=== What you need to do ===
1 > In the gist on the blocklist command, write out the passage starting at "This relates to" and ending at "bit does below.", without altering it.
2 > Render this sentence from the gist on the blocklist command into Spanish: "For more clarity as to what's going on, I've put each piped segment of the command on seperate lines, but remember it's all one big line."

=== Document section ===
Start of Block

Skip to content

Instantly share code, notes, and snippets.

@hedgehoggski
Last active August 29, 2015 13:57
Show Gist options
  • Star 0 You must be signed in to star a gist
  • Fork 0 You must be signed in to fork a gist
  • Save hedgehoggski/9632541 to your computer and use it in GitHub Desktop.
Save hedgehoggski/9632541 to your computer and use it in GitHub Desktop.
This relates to
https://gist.github.com/johntyree/3331662
a script by @johntyree
The mac version of the command to grab blocklists
(see comments)
Hi folks. I've analysed the code for @fortran01's mac version (thanks v. much fortran01)
and posted a plain english translation of what each bit does below.
Hope it's accurate but if I have made any errors please correct me! :-)
Hope this helps people tweak the code to do other similar stuff
For more clarity as to what's going on, I've put each piped segment of the command on seperate lines,
but remember it's all one big line.
curl -s https://www.iblocklist.com/lists.php
| sed -n "s/.*value='\(http:.*=bt_.*\)'.*/\1/p"
| sed "s/\&/\&/g"
| sed "s/http/\"http/g"
| sed "s/gz/gz\"/g"

End of Block

Rows from a data source

Start of Block

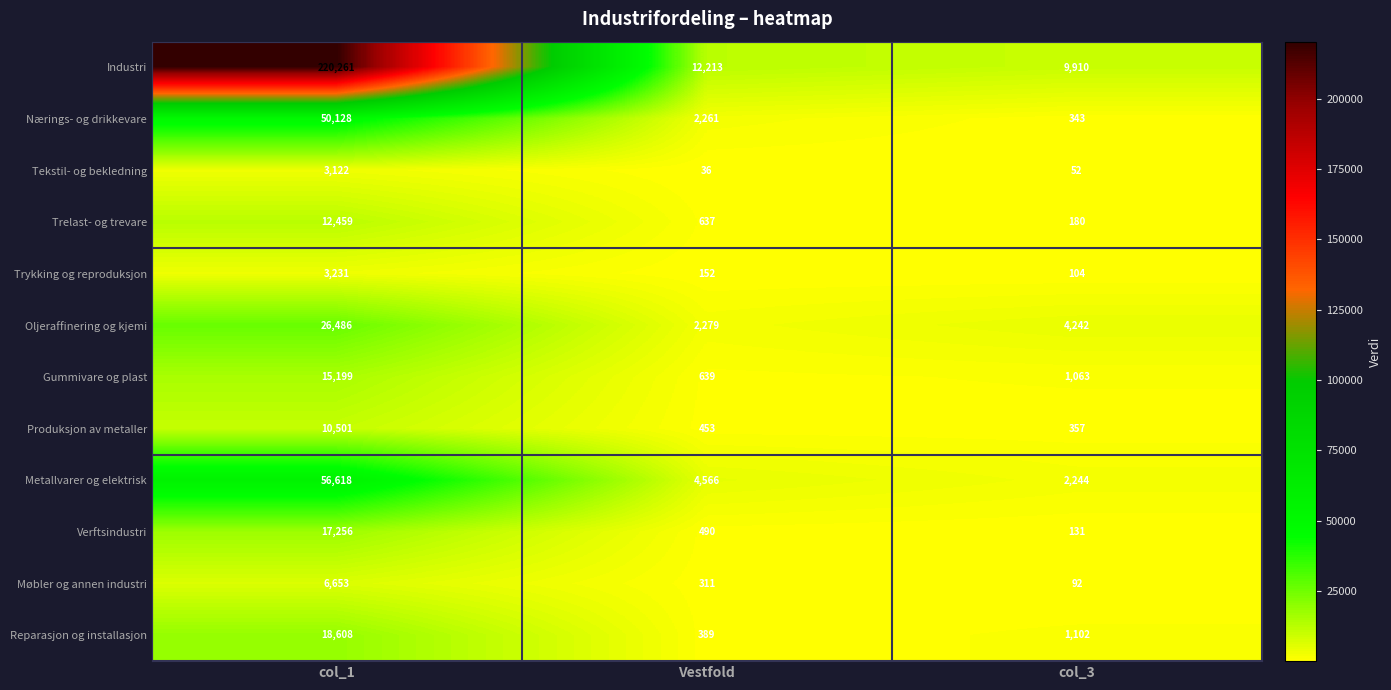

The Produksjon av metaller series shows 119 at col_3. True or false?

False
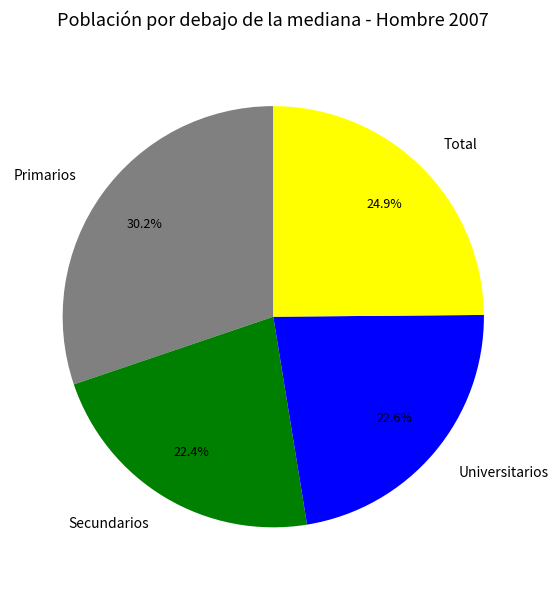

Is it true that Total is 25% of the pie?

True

End of Block

=== Completed exercise ===
1 >
This relates to
https://gist.github.com/johntyree/3331662
a script by @johntyree
The mac version of the command to grab blocklists
(see comments)
Hi folks. I've analysed the code for @fortran01's mac version (thanks v. much fortran01)
and posted a plain english translation of what each bit does below.

2 > Para mayor claridad sobre lo que ocurre, he colocado cada segmento canalizado del comando en líneas separadas, pero recuerden que todo es una sola línea grande.